We, as collective group of technologically driven people, like to think that our portable electronic devices have minds of their own. We take great joy in using the adjective intuitive to describe them. A good software program knows what we want before we even know what we want. It can even give us choices if we want. These devices enhance our lives and help keep us organized, connected, and entertained. However, they also do a really good job of sequestering us from the world around us. They distract us from a distracting world.

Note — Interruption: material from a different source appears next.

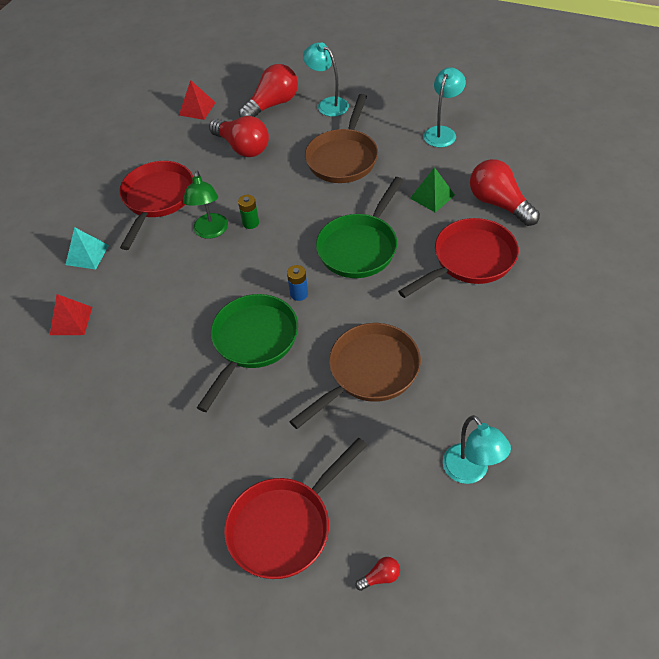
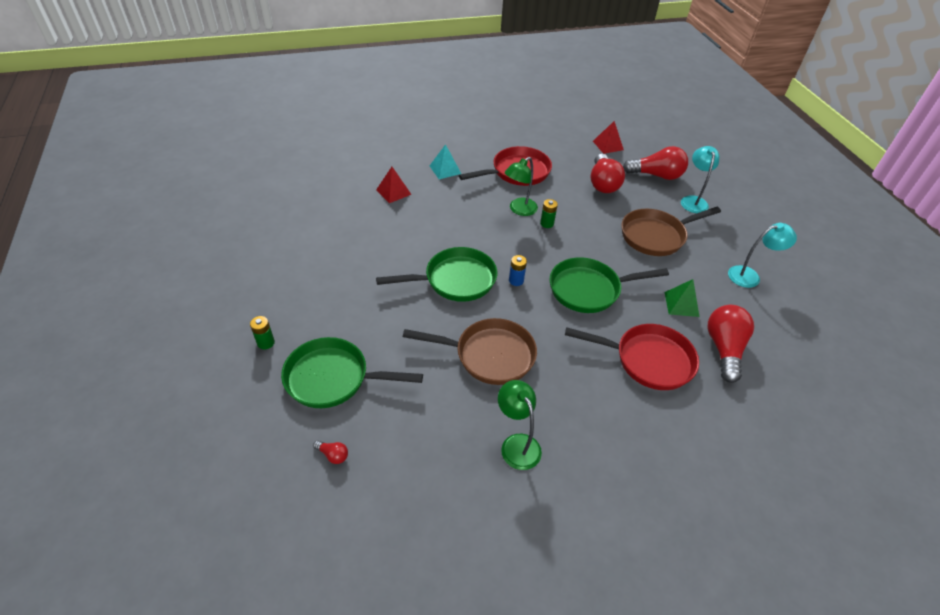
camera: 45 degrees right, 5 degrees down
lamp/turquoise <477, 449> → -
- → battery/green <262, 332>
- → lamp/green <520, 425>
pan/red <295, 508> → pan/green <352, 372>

Cell phones, in particular, are this way. If we aren’t talking on them, we are texting on them. I think that in our efforts to stay connected, we are actually being disconnected from our immediate environment. This is acutely evident when people drive, talk, and text; and it’s why there are so many cell phone related car accidents. Not to mention train accidents, in San Francisco alone this year I know of at least three train accidents that involved a conductor and a cell phone. We are the ones in control, though. We have to choose to turn those devices on, although in some cases our devices know to turn themselves on. We can most certainly, however, choose to turn them off. Or, even more simply, let the call go to voice mail.

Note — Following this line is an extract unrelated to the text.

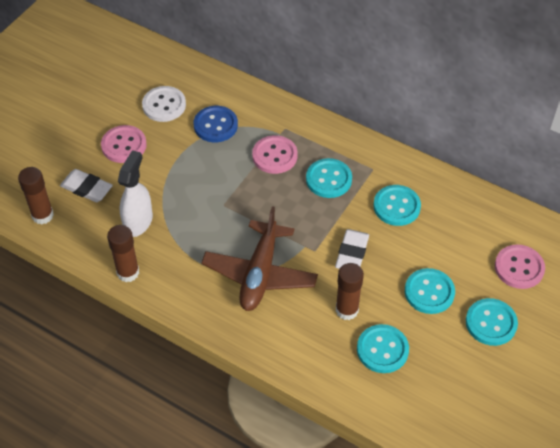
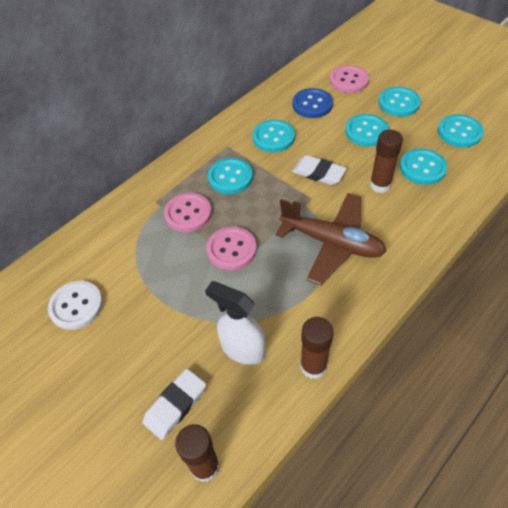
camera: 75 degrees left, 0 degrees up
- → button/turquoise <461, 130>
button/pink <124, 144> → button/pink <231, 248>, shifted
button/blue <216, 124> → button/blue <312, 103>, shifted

I witness this struggle that occurs when one tries to “disconnect” from their world on a regular basis. At work, every time I make the announcement to “turn off and stow all electronic devices” there is a collective state of denial that permeates the entire airplane. I guess that before they can officially enter denial I must first get their attention. And that is no easy task. Sometimes I have to stand directly over them and speak to them personally, since they missed the numerous and repetitive PA’s. That’s really when the denial sets in. I can almost hear them thinking, “Oh, he’s not talking to me, I don’t need to turn it off,” or better yet, “maybe if I just ignore him, pretend not to hear him, I’ll be OK.” Even some of my co-workers have an extremely difficult time with this moment of disconnect. I see them struggling to get that one last test message out before we take off.

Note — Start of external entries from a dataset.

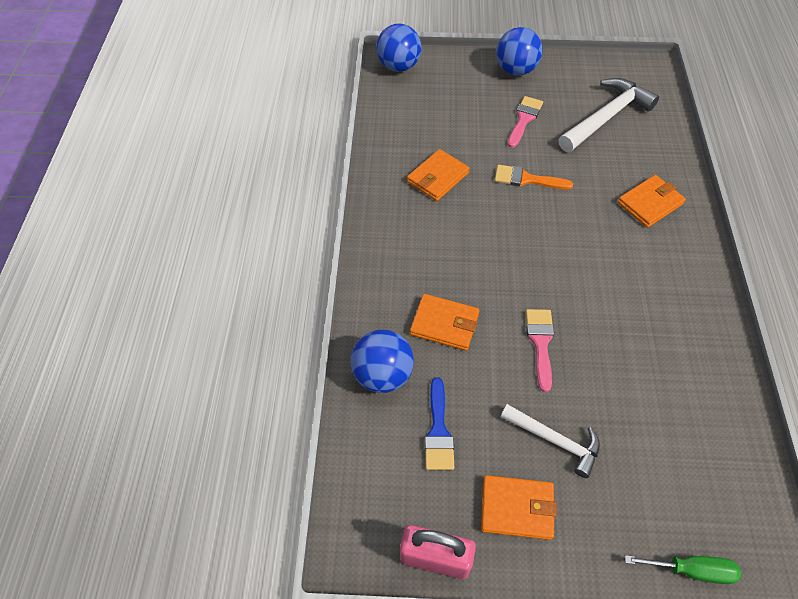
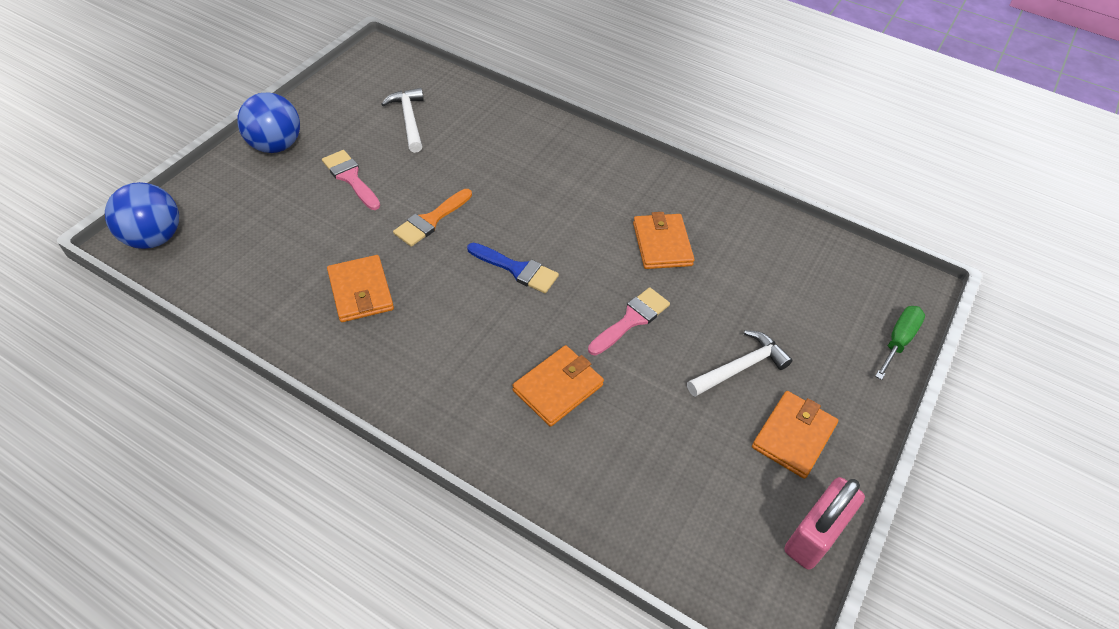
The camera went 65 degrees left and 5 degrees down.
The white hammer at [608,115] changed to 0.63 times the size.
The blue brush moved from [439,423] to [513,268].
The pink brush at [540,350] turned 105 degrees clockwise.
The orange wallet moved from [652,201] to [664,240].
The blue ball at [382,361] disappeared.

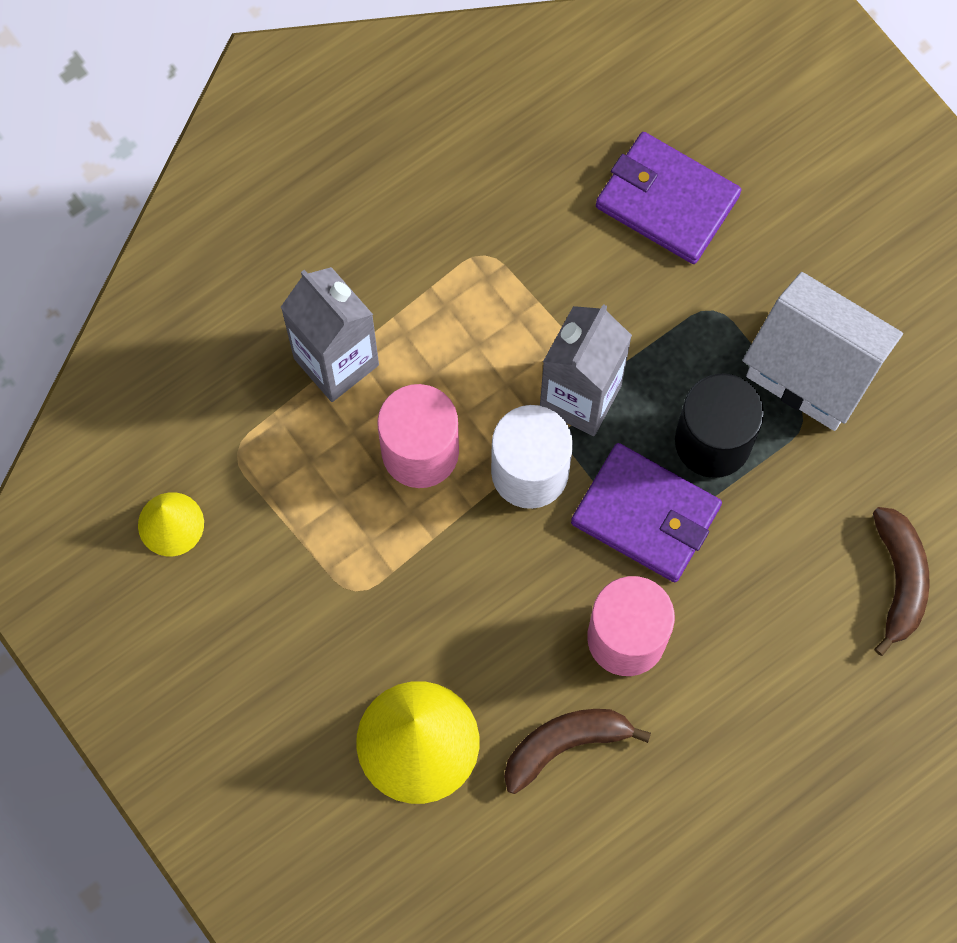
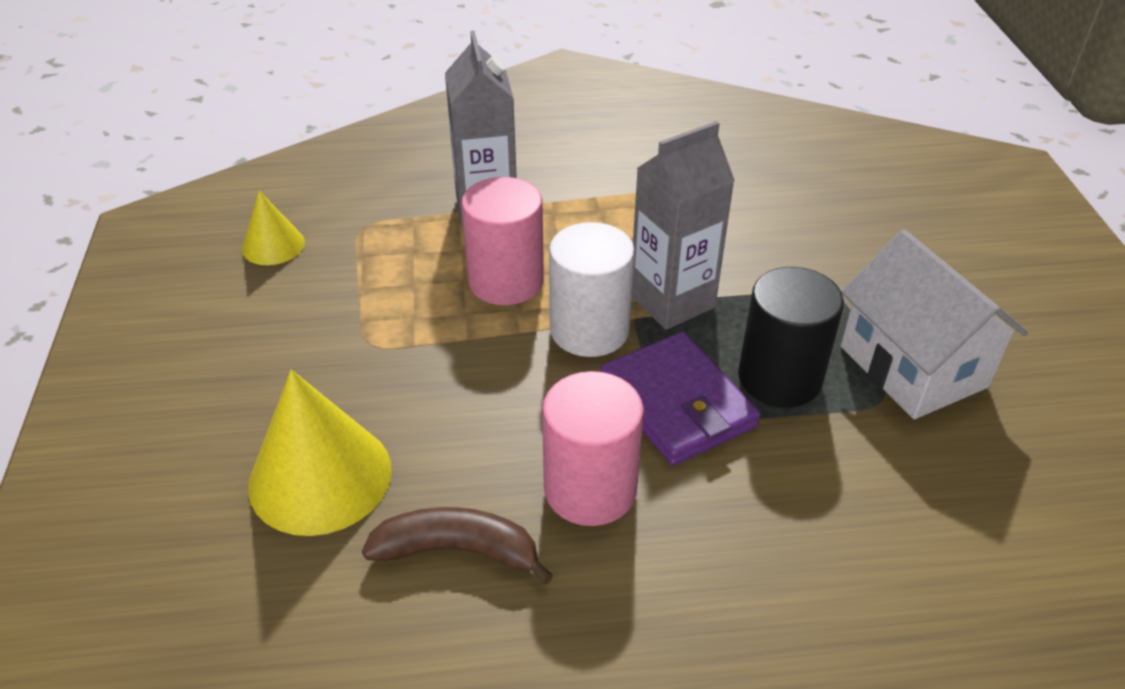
The camera went 30 degrees right and 30 degrees down.
The purple wallet at [668,198] disappeared.
The brown banana at [901,581] disappeared.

I witnessed the cashier at my grocery store attempt to text on her phone and scan groceries at the same time. It was a multi-tasking sight to see. It got me thinking that maybe I don’t want to be this kind of person. I don’t want to be kind of guy that walks down the street and texts at the same time. Maybe I don’t even want to be the kind of guy that is always wearing his iPod headphones. I want to be more present than that. I want to notice the changes in the world around me. I want to be open and engaging to people. Not off in some electronic world of distraction.

Granted, I’m obviously not opposed using to cell phones and iPods and laptops. But we need to take back the reins. We are the ones in control of our devices. We need to make them work for us. We need to know when to turn them off, or to ignore them. If we can’t grasp that, then we are being controlled by them. In many ways electronics are the modern drug of choice. We use them to medicate and detach. It’s easier to deal with the world if you are detached from it. And, as a society, we are addicted. Fortunately for us, unlike most drugs, we can quite literally just turn it off.